I found the many abstract works of Veneracion, many on view at the Galeria Duemila, more dynamic in their unpredictability – in terms of conception, composition and execution.

Perhaps these are the works executed outdoors. The very titles and chromatic treatment betray the intensities of space, the sky and the seasons. Connotative of light, wind and weather are titles such as Red Zone, Yellow Over Gray, Under the Blue Sky in Bright Sunlight, Summer Solstice and Zazen at Noon.

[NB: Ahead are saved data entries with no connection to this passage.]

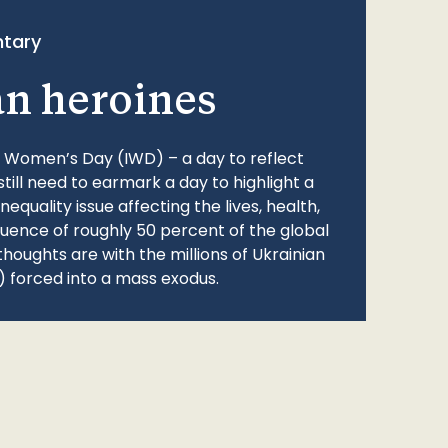
tary
an heroines
l Women’s Day (IWD) – a day to reflect
still need to earmark a day to highlight a
quality issue affecting the lives, health,
fluence of roughly 50 percent of the global
thoughts are with the millions of Ukrainian
 forced into a mass exodus.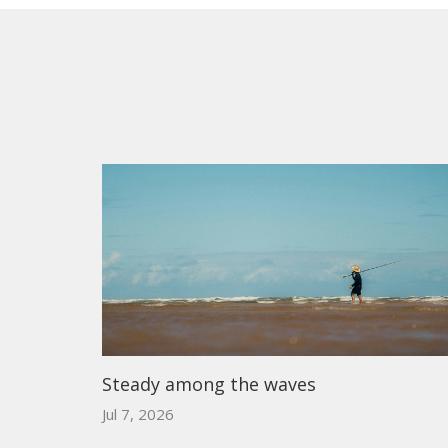
Steady among the waves
Jul 7, 2026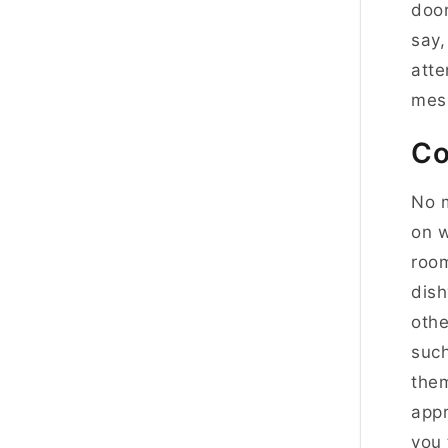
door
say,
atte
mess
Co
No m
on w
room
dish
othe
such
them
appr
you 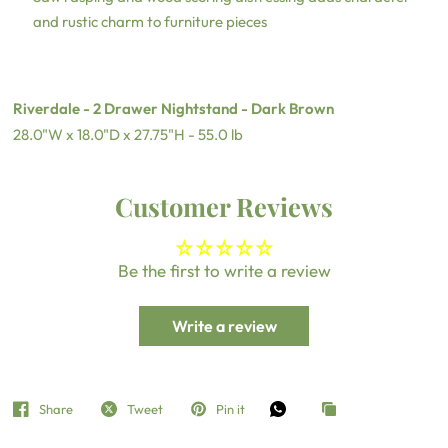
and rustic charm to furniture pieces
Riverdale - 2 Drawer Nightstand - Dark Brown
28.0"W x 18.0"D x 27.75"H - 55.0 lb
Customer Reviews
Be the first to write a review
Write a review
Share
Tweet
Pin it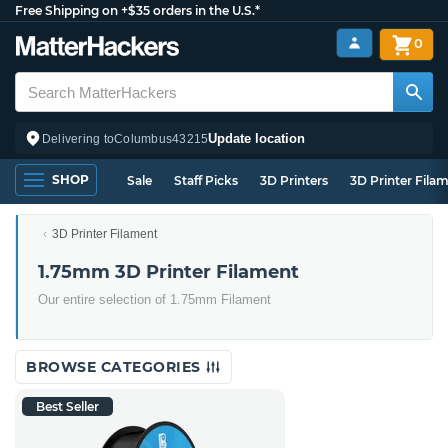
Free Shipping on +$35 orders in the U.S.*
0
Update location
Delivering to
Columbus
43215
SHOP
Sale
Staff Picks
3D Printers
3D Printer Fila
3D Printer Filament
1.75mm 3D Printer Filament
Our entire selection of 1.75mm Filament
BROWSE CATEGORIES
Best Seller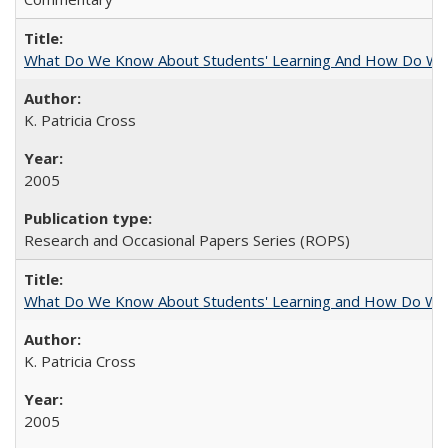
What Do We Know About Students' Learning And How Do We
K. Patricia Cross
2005
Research and Occasional Papers Series (ROPS)
What Do We Know About Students' Learning and How Do We K
K. Patricia Cross
2005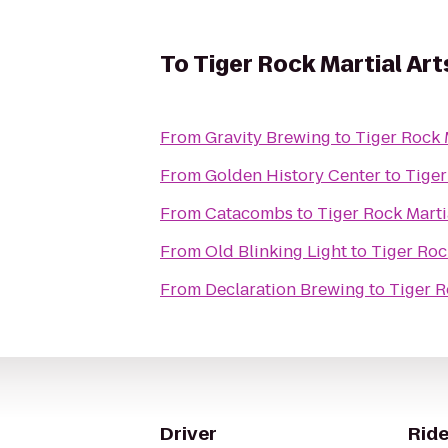
To
Tiger Rock Martial Art
From
Gravity Brewing
to
Tiger Rock 
From
Golden History Center
to
Tiger
From
Catacombs
to
Tiger Rock Marti
From
Old Blinking Light
to
Tiger Roc
From
Declaration Brewing
to
Tiger R
Driver
Ride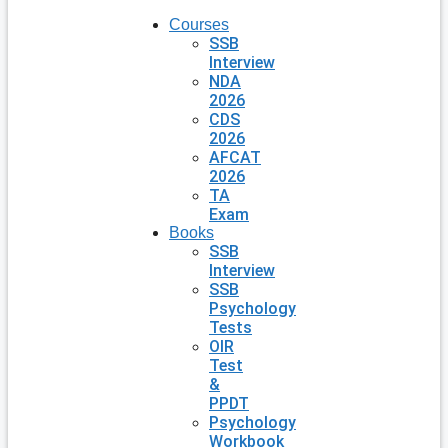
Courses
SSB
Interview
NDA
2026
CDS
2026
AFCAT
2026
TA
Exam
Books
SSB
Interview
SSB
Psychology
Tests
OIR
Test
&
PPDT
Psychology
Workbook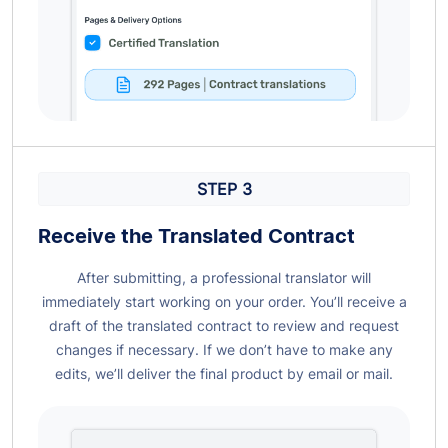
STEP 3
Receive the Translated
Contract
After submitting, a professional translator will
immediately start working on your order. You’ll receive a
draft of the translated contract to review and request
changes if necessary. If we don’t have to make any
edits, we’ll deliver the final product by email or mail.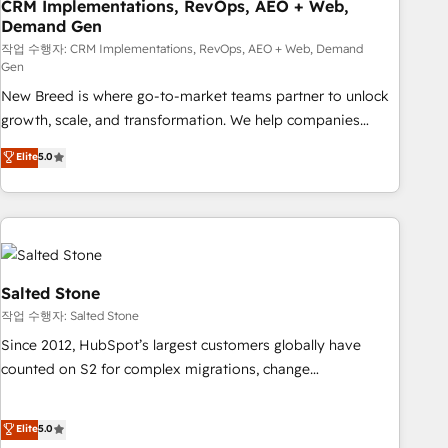
CRM Implementations, RevOps, AEO + Web,
Demand Gen
작업 수행자: CRM Implementations, RevOps, AEO + Web, Demand
Gen
New Breed is where go-to-market teams partner to unlock
growth, scale, and transformation. We help companies
activate HubSpot’s AI-powered customer platform and
Elite
5.0
operationalize HubSpot’s Loop Marketing framework
through expert-led services, smart agents, and purpose-
built apps, tailored to your business. Together, we unlock
results, fast. ⚙️CRM & RevOps: Align all Hubs to your buyer
journey for clean data, scalability, & reporting. 🎯Demand
Gen & ABM: Drive pipeline with inbound, ABM, AEO, SEO, &
Salted Stone
paid media. 👩‍💻Web Design: Build high-performing
작업 수행자: Salted Stone
websites with UX, messaging, & conversion strategy that
Since 2012, HubSpot’s largest customers globally have
drive results. 🤖AI Strategy: Activate Breeze Agents,
counted on S2 for complex migrations, change
configure HubSpot AI, & maximize AEO with tailored AI
management, systems integration, and creative solutions
services. 🧩Integrations: Extend HubSpot with custom
that deliver measurable impact and transform brand
Elite
5.0
integrations, hosting, & maintenance.
experiences As one of the few full-service creative agencies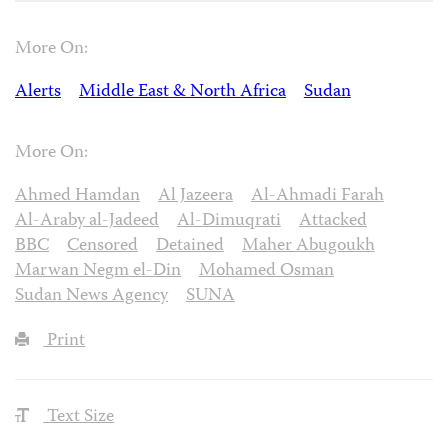
More On:
Alerts
Middle East & North Africa
Sudan
More On:
Ahmed Hamdan
Al Jazeera
Al-Ahmadi Farah
Al-Araby al-Jadeed
Al-Dimuqrati
Attacked
BBC
Censored
Detained
Maher Abugoukh
Marwan Negm el-Din
Mohamed Osman
Sudan News Agency
SUNA
Print
Text Size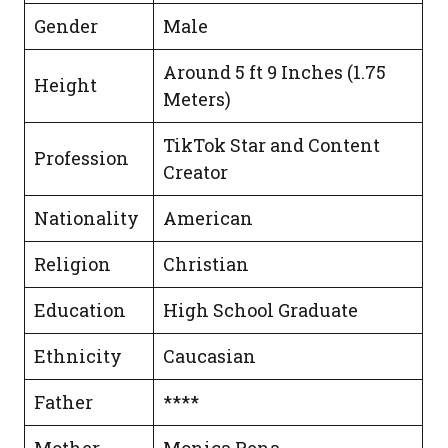
Gender
Male
Around 5 ft 9 Inches (1.75
Height
Meters)
TikTok Star and Content
Profession
Creator
Nationality
American
Religion
Christian
Education
High School Graduate
Ethnicity
Caucasian
Father
****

What distinguishing characteristics unify these works into a cohesive vision for the artist? The works grow by an accretion of spatial and surface attacks. Veneracion has a predilection for dividing space into geometric areas. Some of the works are done in diptychs and triptychs. There are freely deployed squares and rectangles that turn into color-bearing vessels. But the real ballast of Veneracion’s art would be the imaginative methods by which the artist enlivens the canvas surface: the dripping of water-thin pigment against an atmospheric ground, the evocative scratches, slashes and emblematic markings, the assertive overlayering and erasures. Veneracion keeps his paintings always in a state of upheaval.

The manner of composition and design is eccentric and idiosyncratic and, in some works, deliberately provocative in their seeming disjointedness and dislocation. Nothing validates this observation more than a comment made by another artist (something shared with us by Veneracion himself) that the works look as if they had been assembled from different parts of various paintings.

Indeed, this conundrum, or puzzle, lies at the very heart of Veneracion’s art. Herein, most likely, is the source of his strength. To wonder whether Veneracion should give up abstraction for figuration seems, to me, surprisingly irrelevant.